Wenn wir auf die Ergebnisse der jüngsten Europawahl blicken, dann müssen wir wohl feststellen: Die christlichen Kirchen haben zu wenig gestört. Parteien, die von einer Ungleichwertigkeit der Menschen ausgehen, die nationalen Egoismus und Hass gegenüber verschiedenen Personengruppen predigen, konnten erhebliche Stimmgewinne für sich verbuchen. Zur christlichen Kirche aber gehören von Beginn an Menschen unterschiedlicher Herkunft oder sozialer Schicht. Und das ist kein Zufall der Geschichte, sondern hat seinen Grund im Evangelium von der Menschenliebe Gottes.
Deswegen können Kirchen Orte sein, an denen verschiedene Menschen zusammenkommen, an denen sie lernen können, die Grenzen von Herkunft und Prägung gemeinsam zu überwinden. Als die Zeit der DDR zu Ende ging, haben die Kirchen ihre Türen geöffnet und einen Raum für Gespräch und Auseinandersetzung zur Verfügung gestellt.
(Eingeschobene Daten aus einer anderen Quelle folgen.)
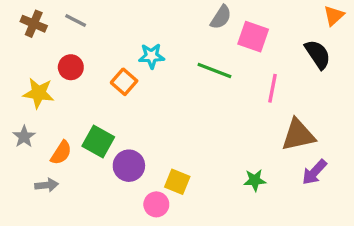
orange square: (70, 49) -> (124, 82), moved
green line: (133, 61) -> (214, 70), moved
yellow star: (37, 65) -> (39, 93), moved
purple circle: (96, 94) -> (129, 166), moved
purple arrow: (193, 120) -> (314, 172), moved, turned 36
Und auch jetzt lädt die EKD (Evangelische Kirche in Deutschland) mit ihrer Initiative #VerständigungsOrte dazu ein, miteinander zu reden. Damit Menschen einander kennen und achten lernen, damit wir den Hass und die Angst nicht nötig haben. Denn wir wissen: Gott hat uns Menschen alle nach seinem Ebenbild geschaffen.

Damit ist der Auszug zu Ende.